[ACTIVITY] Everything in the data that follows should be given again verbatim, except the images.

-.-.-

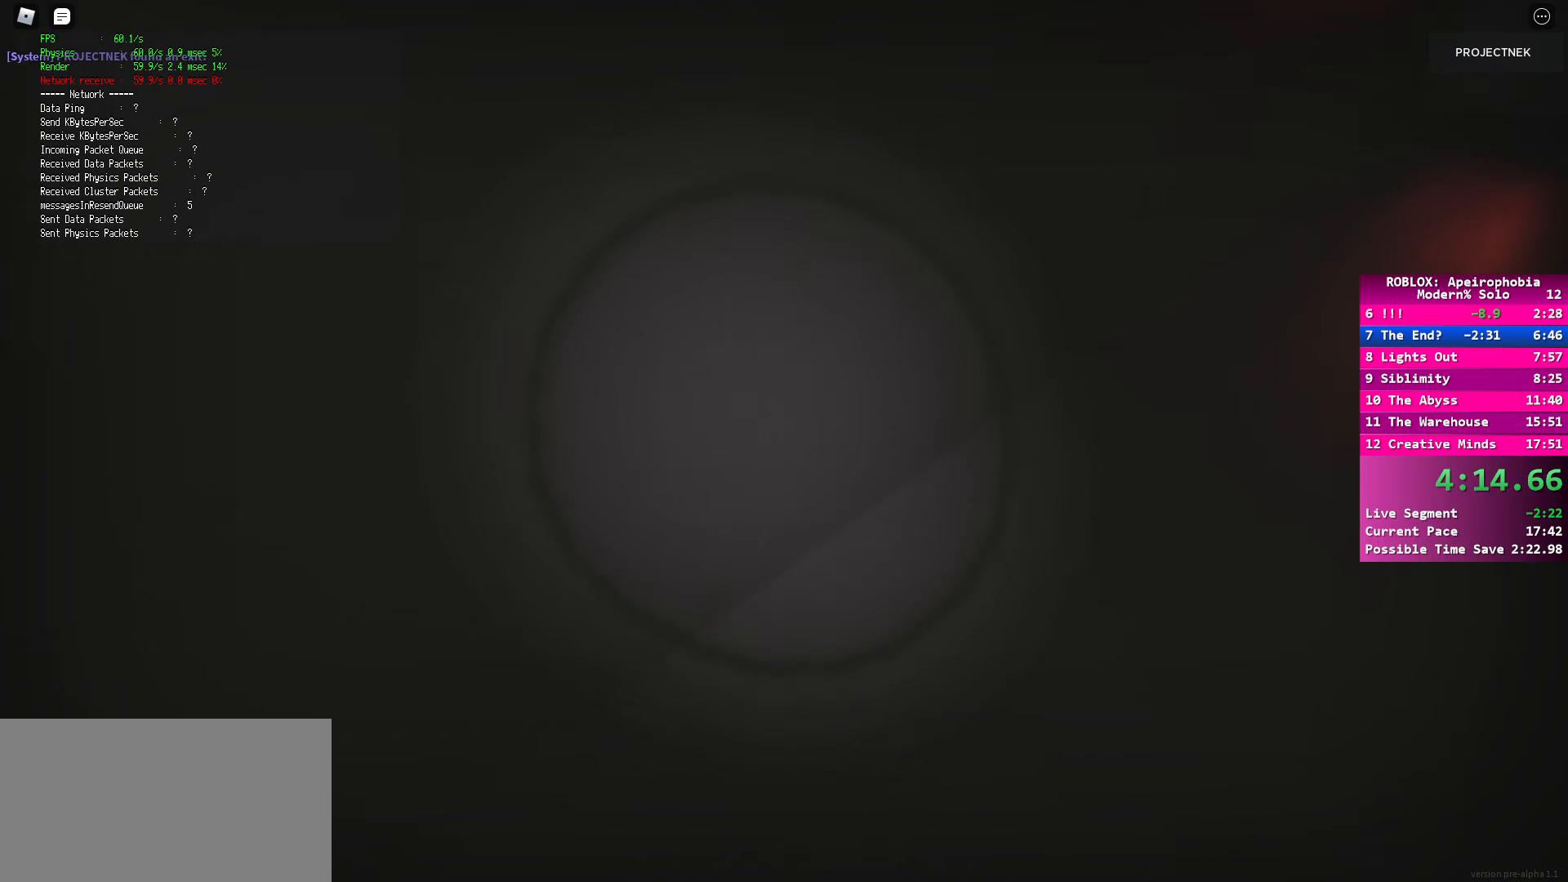
{"keys": ["ctrl", "d", "shift", "space", "w"], "mouse": [], "events": [[33, "ctrl", "down"], [67, "space", "up"], [150, "ctrl", "up"], [183, "space", "down"], [267, "ctrl", "down"], [300, "space", "up"], [383, "ctrl", "up"], [383, "space", "down"], [500, "ctrl", "down"]]}
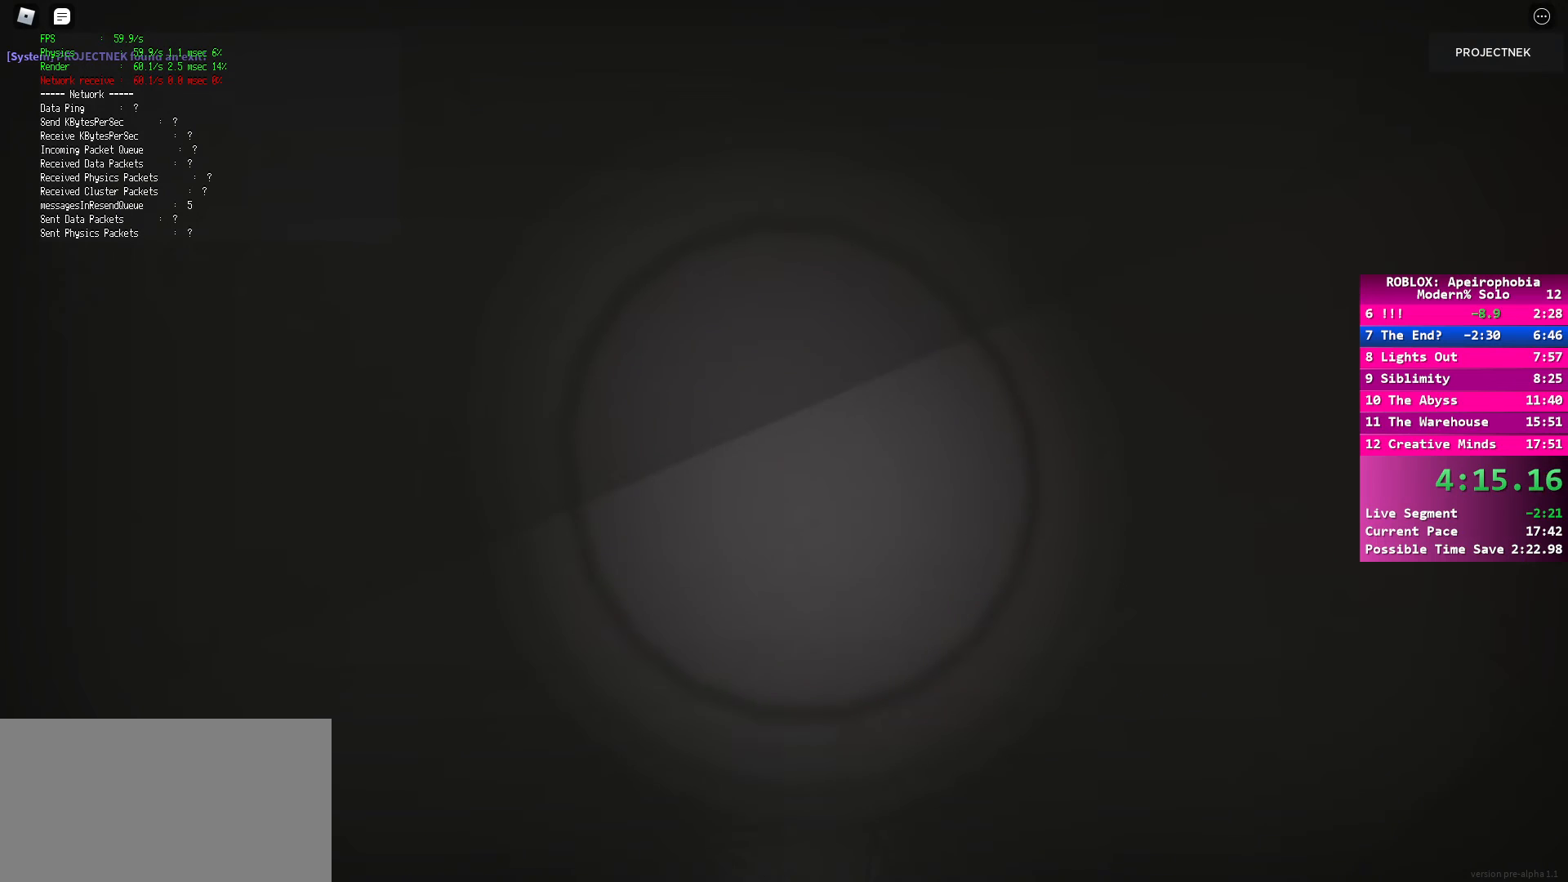
{"keys": ["d", "shift", "space", "w"], "mouse": [], "events": [[33, "space", "up"], [117, "ctrl", "up"], [150, "space", "down"], [267, "ctrl", "down"], [300, "space", "up"], [383, "ctrl", "up"], [417, "space", "down"]]}
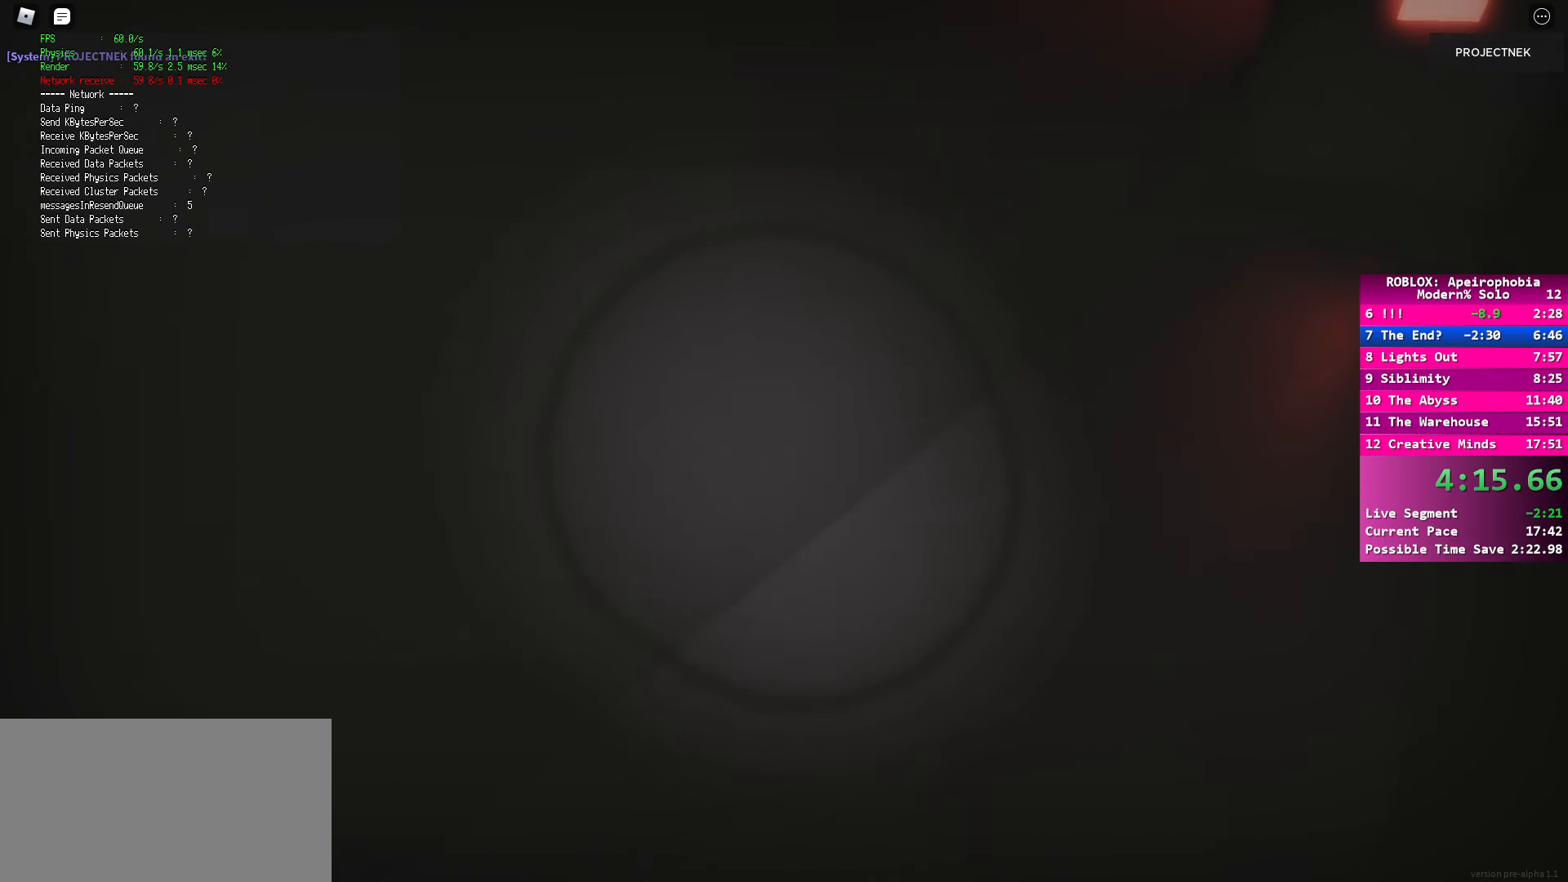
{"keys": ["d", "shift", "space", "w"], "mouse": [], "events": [[33, "ctrl", "down"], [67, "space", "up"], [150, "ctrl", "up"], [183, "space", "down"], [317, "ctrl", "down"], [333, "space", "up"], [417, "ctrl", "up"], [467, "space", "down"]]}
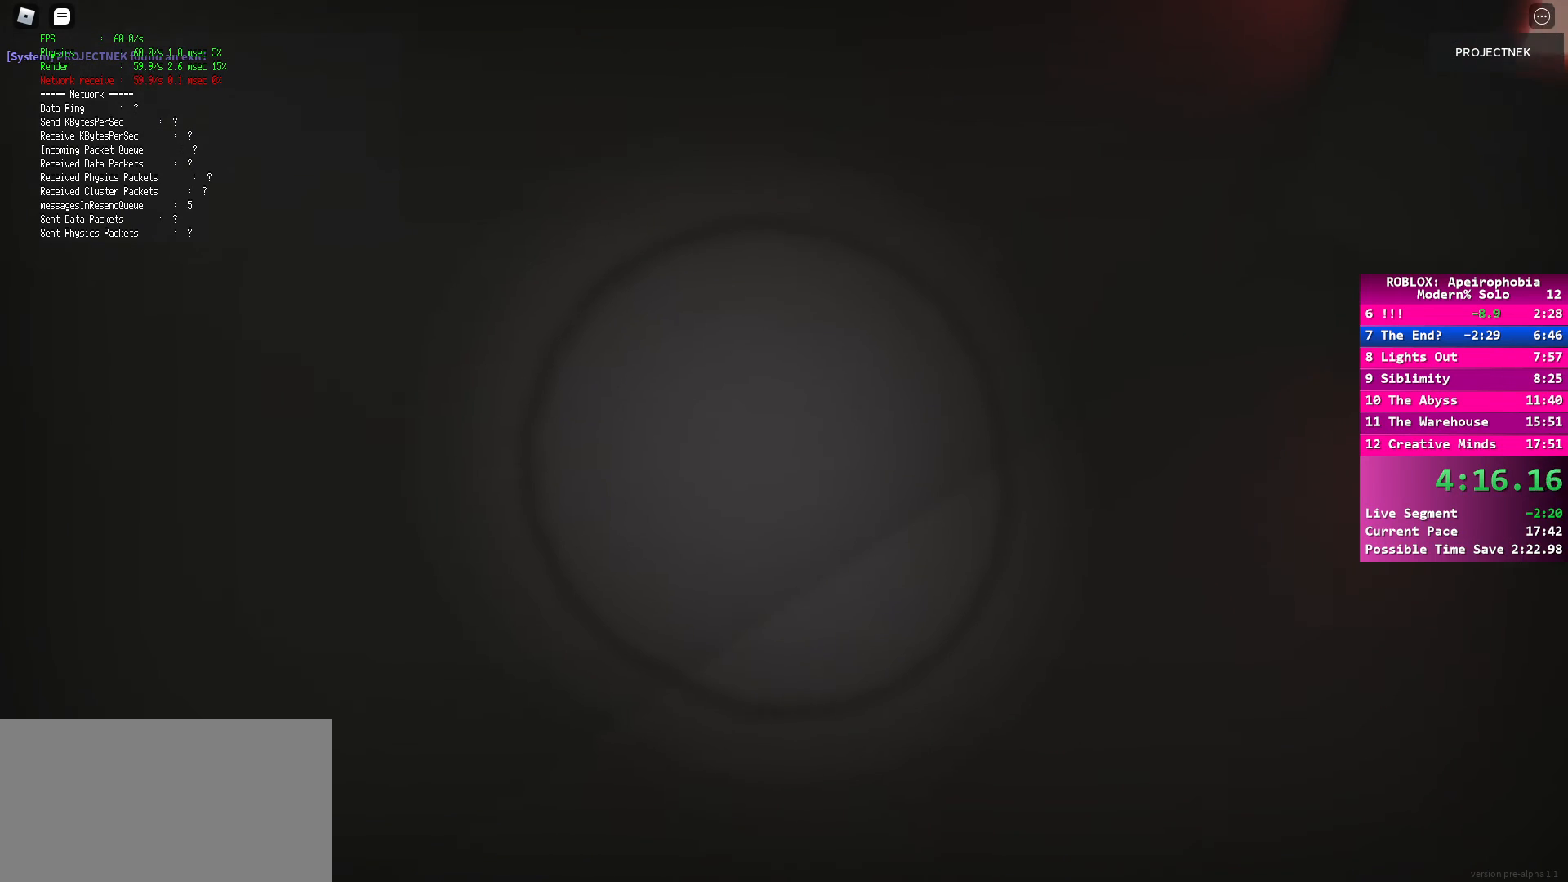
{"keys": ["d", "shift", "space", "w"], "mouse": [], "events": [[50, "ctrl", "down"], [83, "space", "up"], [167, "ctrl", "up"], [217, "space", "down"], [333, "ctrl", "down"], [350, "space", "up"], [450, "ctrl", "up"], [483, "space", "down"]]}
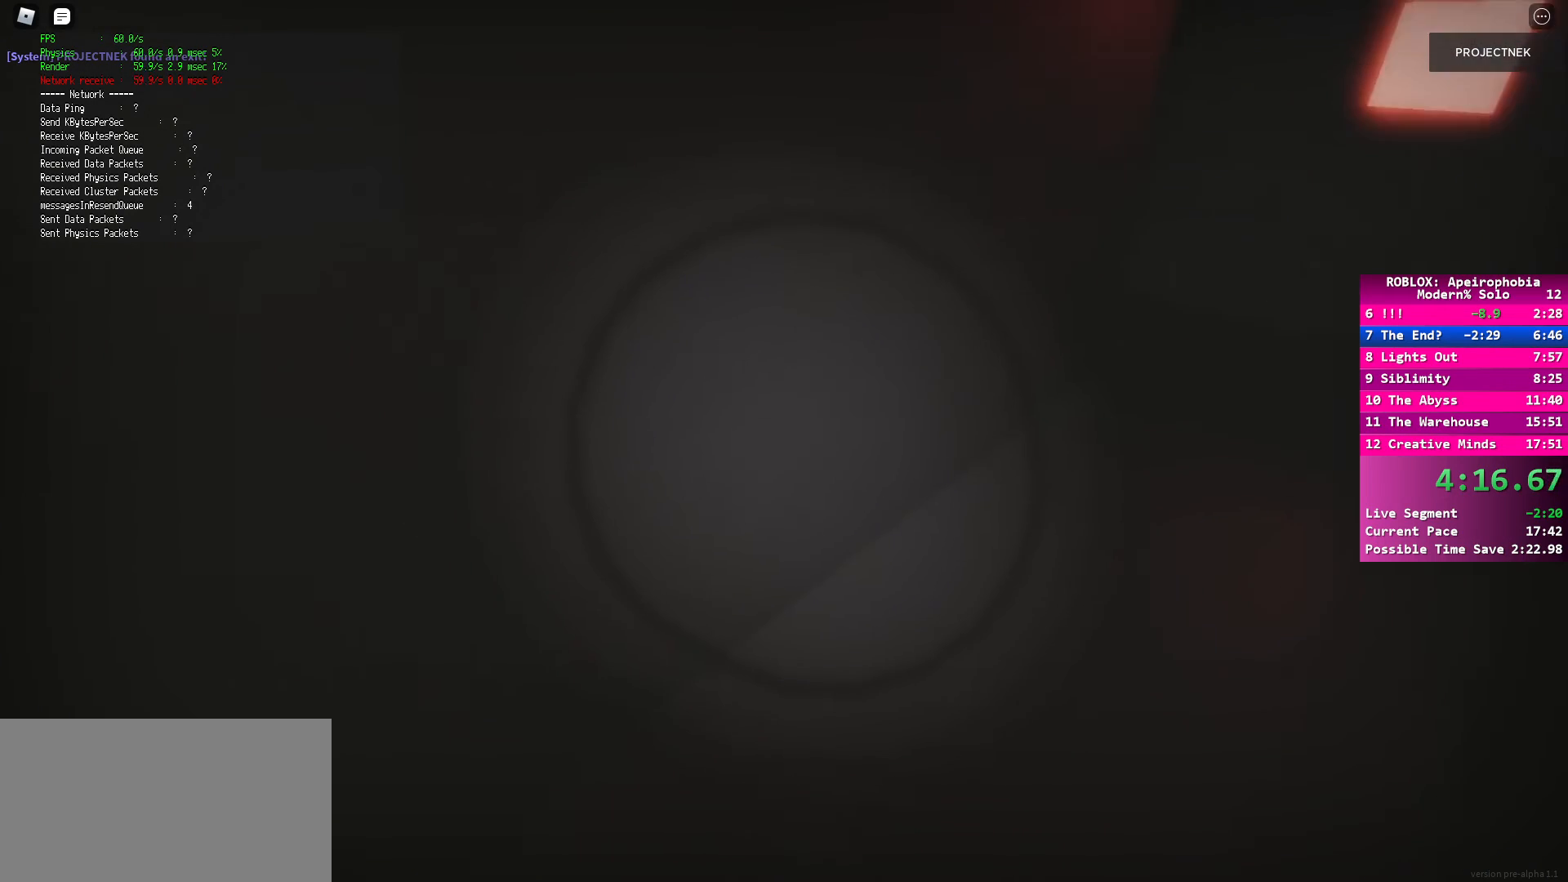
{"keys": ["d", "shift", "w"], "mouse": [], "events": [[83, "ctrl", "down"], [100, "space", "up"], [200, "ctrl", "up"], [200, "shift", "up"], [233, "space", "down"], [350, "shift", "down"], [367, "space", "up"], [450, "ctrl", "down"], [500, "ctrl", "up"]]}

-.-.-

[RESPONSE TO THIS EXERCISE]
{"keys": ["ctrl", "d", "shift", "space", "w"], "mouse": [], "events": [[33, "ctrl", "down"], [67, "space", "up"], [150, "ctrl", "up"], [183, "space", "down"], [267, "ctrl", "down"], [300, "space", "up"], [383, "ctrl", "up"], [383, "space", "down"], [500, "ctrl", "down"]]}
{"keys": ["d", "shift", "space", "w"], "mouse": [], "events": [[33, "space", "up"], [117, "ctrl", "up"], [150, "space", "down"], [267, "ctrl", "down"], [300, "space", "up"], [383, "ctrl", "up"], [417, "space", "down"]]}
{"keys": ["d", "shift", "space", "w"], "mouse": [], "events": [[33, "ctrl", "down"], [67, "space", "up"], [150, "ctrl", "up"], [183, "space", "down"], [317, "ctrl", "down"], [333, "space", "up"], [417, "ctrl", "up"], [467, "space", "down"]]}
{"keys": ["d", "shift", "space", "w"], "mouse": [], "events": [[50, "ctrl", "down"], [83, "space", "up"], [167, "ctrl", "up"], [217, "space", "down"], [333, "ctrl", "down"], [350, "space", "up"], [450, "ctrl", "up"], [483, "space", "down"]]}
{"keys": ["d", "shift", "w"], "mouse": [], "events": [[83, "ctrl", "down"], [100, "space", "up"], [200, "ctrl", "up"], [200, "shift", "up"], [233, "space", "down"], [350, "shift", "down"], [367, "space", "up"], [450, "ctrl", "down"], [500, "ctrl", "up"]]}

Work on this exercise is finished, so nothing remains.